# 

## sepix

Witam 
Musze kupić wełnę na poddasze i nie nie mogę się zdecydować:
Ursa DF 35 20cm i 5 cm czy Isover Super mata 18cm i 5 cm.
Co polecacie i którą wybrać, a może jakąś inną?
pozdrawiam i z góry dziękuję za odpowiedz

----------


## QBELEK

U mnie wykonawca zastosuje 20 cm ursa sf 32 platinum + 5 cm isover super mata

----------


## sepix

hmm na stronie ursy nie ma SF 32 PLATINUM w grubości 20cm tylko 10,14,16.
Mam jeszcze jedno pytanie czy jest jakaś różnica w jakości i kładzeniu między ursą a isoverem ? 
pzdr

----------


## QBELEK

Będę musiał spytać się wykonawcy o błąd z tymi grubościami wełny ursa. Jeśli chodzi o technikę montażu polecam http://www.szkielet.pl/forum/viewtop...ghlight=#21151 gdzie często wypowiadają się fachowcy w słowa tym znaczeniu. Ja jestem tylko skromnym inwestorem.
pozdrawiam

----------


## wojgoc

sepix
którą wełnę wybrałeś? mam ten sam dylemat.
QBELEK,
co Ci powiedział wykonawca? przy okazji ile sobie liczy za 1m2 połozenia wełny? czy też robi Ci kompleksowo razem z rigipsami?

----------


## Piotr_Bodnar

Co Wy takie bardziewie stosujecie?
Na poddasze tylko Rockwool  - *niepalne*, trwałe, maja niezłe promocje sprzedawcy teraz. Toprock miedzy krokwie i superrock na profile, dwuwarstwowe ocieplenie dachu wyciszy dach na maxa, ociepli tak ze w lecie nie dotrze gorac nagrzanego dachu a w ziemie ciepełko. Ja tam ocieplam Rockwoolem, z reszta fabryke mam pod nosem, 10 km ode mnie  - lubuskie.

----------


## babcuk

a ja nastawiłem się na URSA DF 32 PLATINUM 
daję 2x10cm w krokiewki i 5cm na krokiewki 
wcześniej też myślałem nad isoverem ale mnie przekonali na urse.
i cena przyzwoita.

----------


## kurt76

Ja zastosowałem 2*18 cm SuperMaty. Co moge powiedziec? Prawie nie pyli przy rozkladaniu. 
Ponoc lepsza do ocieplania skosow, bo mniej opada i ma lepszy wspolczynnik lambda...

----------


## lotnik

Jak masz jeszcze wybór (nie kupiłeś jeszcze) to przemyśl zakup wełny skalnej a nie szklanej która dość łatwo wilgotnieje, szybko osiada i słabo tłumi dzwieki.
□ □ □
- KRÓTKIE ZADANIE 1 -
Zacytuj z wątku o wełnie na poddasze fragment zaczynający się od słów „Będę musiał spytać” i ciągnący się aż do słów „razem z rigipsami?”.
Wątek powyżej i wiersze poniżej pochodzą z różnych źródeł.

- DANE WEJŚCIOWE -
□ □ □
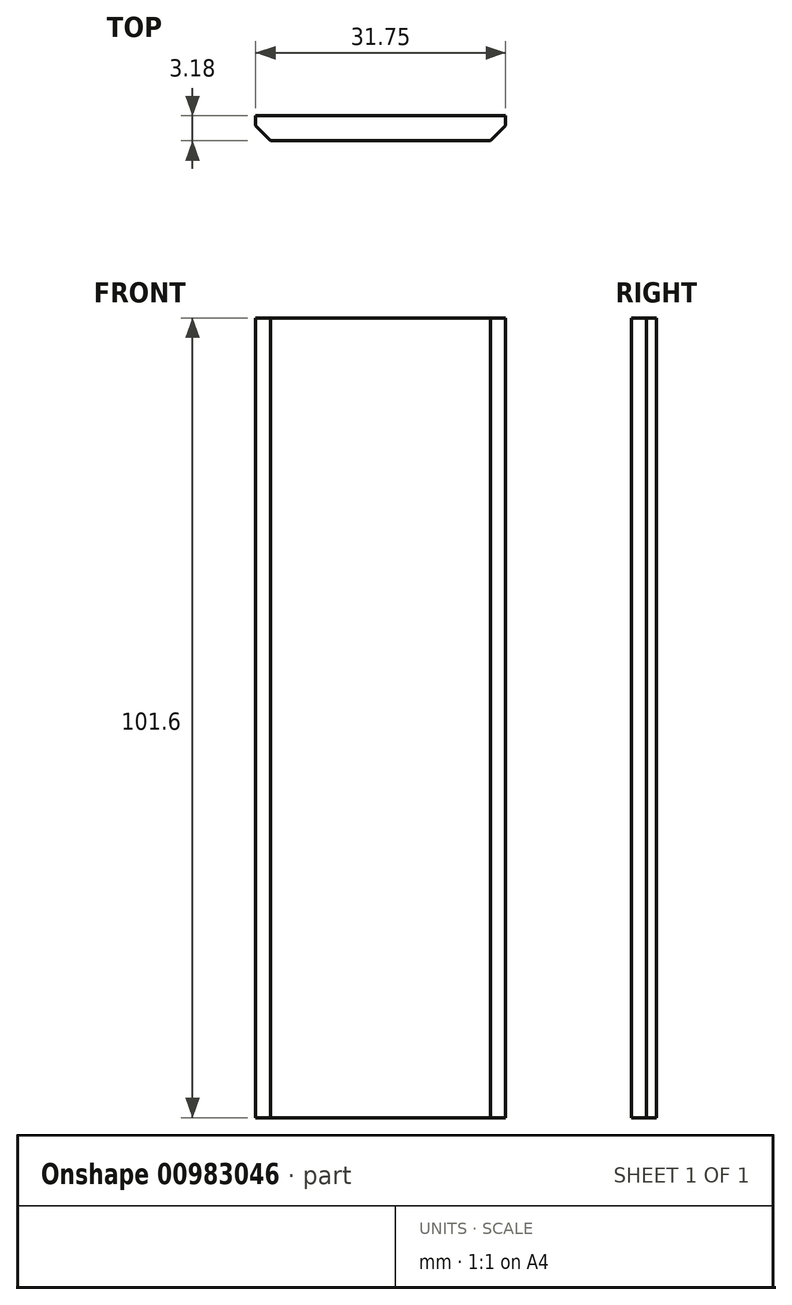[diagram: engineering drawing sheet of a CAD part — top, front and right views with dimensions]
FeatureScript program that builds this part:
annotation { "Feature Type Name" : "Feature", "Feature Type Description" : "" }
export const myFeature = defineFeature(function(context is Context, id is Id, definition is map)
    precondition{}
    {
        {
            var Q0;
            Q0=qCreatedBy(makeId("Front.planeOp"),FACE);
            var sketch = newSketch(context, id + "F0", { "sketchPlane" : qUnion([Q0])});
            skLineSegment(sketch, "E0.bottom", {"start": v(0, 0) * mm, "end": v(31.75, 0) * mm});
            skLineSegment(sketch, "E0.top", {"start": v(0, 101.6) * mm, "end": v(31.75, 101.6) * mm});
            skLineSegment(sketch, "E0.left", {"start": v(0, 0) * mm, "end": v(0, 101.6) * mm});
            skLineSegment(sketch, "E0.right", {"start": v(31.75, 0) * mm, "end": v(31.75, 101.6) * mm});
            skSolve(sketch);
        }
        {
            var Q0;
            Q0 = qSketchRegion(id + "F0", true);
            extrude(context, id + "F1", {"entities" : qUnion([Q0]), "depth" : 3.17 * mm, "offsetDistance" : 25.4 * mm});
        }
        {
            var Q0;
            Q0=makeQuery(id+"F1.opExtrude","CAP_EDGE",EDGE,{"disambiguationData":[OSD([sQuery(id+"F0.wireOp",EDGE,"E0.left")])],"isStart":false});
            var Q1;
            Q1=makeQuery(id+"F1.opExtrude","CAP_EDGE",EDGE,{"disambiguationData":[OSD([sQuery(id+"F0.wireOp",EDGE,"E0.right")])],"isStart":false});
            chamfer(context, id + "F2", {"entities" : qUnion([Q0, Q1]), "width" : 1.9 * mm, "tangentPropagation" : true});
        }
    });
□ □ □
- KRÓTKIE ZADANIE 2 -
Przedstaw wszystkie wiersze danych wejściowych powyżej jako tabelę Markdown z kolumnami „Nr” i „Treść”, z pominięciem pustych wierszy. Obrazy pomiń w odpowiedzi.

- WYNIK ĆWICZENIA 1 -
Będę musiał spytać się wykonawcy o błąd z tymi grubościami wełny ursa. Jeśli chodzi o technikę montażu polecam http://www.szkielet.pl/forum/viewtop...ghlight=#21151 gdzie często wypowiadają się fachowcy w słowa tym znaczeniu. Ja jestem tylko skromnym inwestorem.
pozdrawiam

----------


## wojgoc

sepix
którą wełnę wybrałeś? mam ten sam dylemat.
QBELEK,
co Ci powiedział wykonawca? przy okazji ile sobie liczy za 1m2 połozenia wełny? czy też robi Ci kompleksowo razem z rigipsami?

- WYNIK ĆWICZENIA 2 -
| Nr | Treść |
|---|---|
| 1 | [diagram: engineering drawing sheet of a CAD part — top, front and right views with dimensions] |
| 2 | FeatureScript program that builds this part: |
| 3 | annotation { "Feature Type Name" : "Feature", "Feature Type Description" : "" } |
| 4 | export const myFeature = defineFeature(function(context is Context, id is Id, definition is map) |
| 5 |     precondition{} |
| 6 |     { |
| 7 |         { |
| 8 |             var Q0; |
| 9 |             Q0=qCreatedBy(makeId("Front.planeOp"),FACE); |
| 10 |             var sketch = newSketch(context, id + "F0", { "sketchPlane" : qUnion([Q0])}); |
| 11 |             skLineSegment(sketch, "E0.bottom", {"start": v(0, 0) * mm, "end": v(31.75, 0) * mm}); |
| 12 |             skLineSegment(sketch, "E0.top", {"start": v(0, 101.6) * mm, "end": v(31.75, 101.6) * mm}); |
| 13 |             skLineSegment(sketch, "E0.left", {"start": v(0, 0) * mm, "end": v(0, 101.6) * mm}); |
| 14 |             skLineSegment(sketch, "E0.right", {"start": v(31.75, 0) * mm, "end": v(31.75, 101.6) * mm}); |
| 15 |             skSolve(sketch); |
| 16 |         } |
| 17 |         { |
| 18 |             var Q0; |
| 19 |             Q0 = qSketchRegion(id + "F0", true); |
| 20 |             extrude(context, id + "F1", {"entities" : qUnion([Q0]), "depth" : 3.17 * mm, "offsetDistance" : 25.4 * mm}); |
| 21 |         } |
| 22 |         { |
| 23 |             var Q0; |
| 24 |             Q0=makeQuery(id+"F1.opExtrude","CAP_EDGE",EDGE,{"disambiguationData":[OSD([sQuery(id+"F0.wireOp",EDGE,"E0.left")])],"isStart":false}); |
| 25 |             var Q1; |
| 26 |             Q1=makeQuery(id+"F1.opExtrude","CAP_EDGE",EDGE,{"disambiguationData":[OSD([sQuery(id+"F0.wireOp",EDGE,"E0.right")])],"isStart":false}); |
| 27 |             chamfer(context, id + "F2", {"entities" : qUnion([Q0, Q1]), "width" : 1.9 * mm, "tangentPropagation" : true}); |
| 28 |         } |
| 29 |     }); |